In data analysis, there are two different approaches. Can you explain them to us?
With the first approach developed, also due to the lack of adequate tools, the data was collected in a data lake, a sort of well within which the information, still raw, is stored and analyzed. Today, on the other hand, technologies are being imposed on the market capable of doing this work in real-time: the data must not be moved to the data lake to be processed, but this passage takes place directly while the information passes. These streaming technologies improve performance, allowing them to be faster and more effective, guaranteeing a result in real-time and allowing the application in many sectors: from sports telemetry to cybersecurity. If we think of smart cities or smart homes it is clear that this new approach is fundamental, we cannot have the information late. For example, I need to know where the bus is in real-time or that the lights come on exactly when I enter a room.
What are the applications?
It goes from the most annoying things from the commercial point of view, which allows you to see, scrolling on social media, the advertising of a motorway just before passing it on the highway, up to more noble and interesting things like those already mentioned for smart cities.
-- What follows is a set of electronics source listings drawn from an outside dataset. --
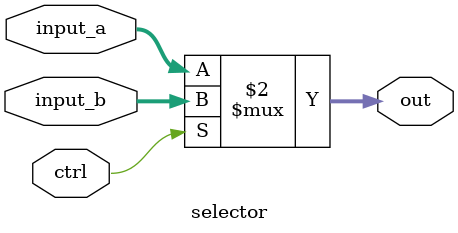
<source format=v>
module selector(input_a, input_b, ctrl, out);
    input[31:0] input_a, input_b;
    input ctrl;
    output[31:0] out;

    assign out = (ctrl == 1'b0)? input_a: input_b;
endmodule
</source>
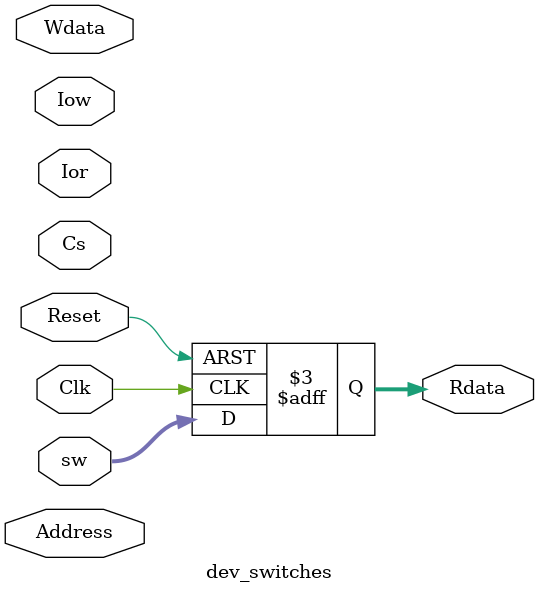
<source format=v>
`timescale 1ns / 1ps

module dev_switches(
input Reset,input [2:0] Address,input Cs,input Clk,input Iow , input Ior ,input [15:0] Wdata,output [15:0] Rdata,input [15:0] sw
);
reg [15:0] Rdata;
always @(posedge Clk or negedge Reset) //Òª¿¼ÂÇÊ±ÖÓ±ßÑØÒòËØ ÎÒÕâÀïÔÝÊ±Ã»ÓÐ¿¼ÂÇ
    begin
        if(Reset==0)
         begin
            Rdata = 0; 
         end
        else 
            Rdata = sw;
     end
endmodule

</source>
In the future, it could be the city itself that becomes a huge information display.
And for the companies?
Immediate identification of frauds or anomalies in production processes, predictive maintenance, optimization of the supply chain is just a few design examples enabled by Streaming data analysis. This approach, therefore, involves the entire value chain and can have a decisive impact on the business model of an organization: we will have machines able to give us indications and advice in real-time, in the best cases for all company sectors. The benefits, however, are also for citizens: first of all, I want to mention the use in the medical field for predictive diagnoses, to support those of the doctor, or for the management of patients. This approach will allow a real revolution, which will lead to the emergence of continuous intelligence.
Many opportunities, then. But what are the most obvious dangers and risks?
Some dangers are already present and have been shown and demonstrated: the fact of having shared a great deal of our information has already made us potential targets for campaigns that are not always friendly or clear, as in the case of Cambridge Analytica. That type of risk is there and will still be there, also because the legislation has not yet moved in a particular way. The other big risk I see is that the big information managers, Microsoft, Apple, Amazon, can use our data in a negative way. In the end, they are not democratic states, but private companies with their interests. We must trust that they use this data as the law requires, in a context where the differences between European regulations and the rest of the world is still profound. Sometimes the tools to defend ourselves are there, but nobody pays attention that all this deserves.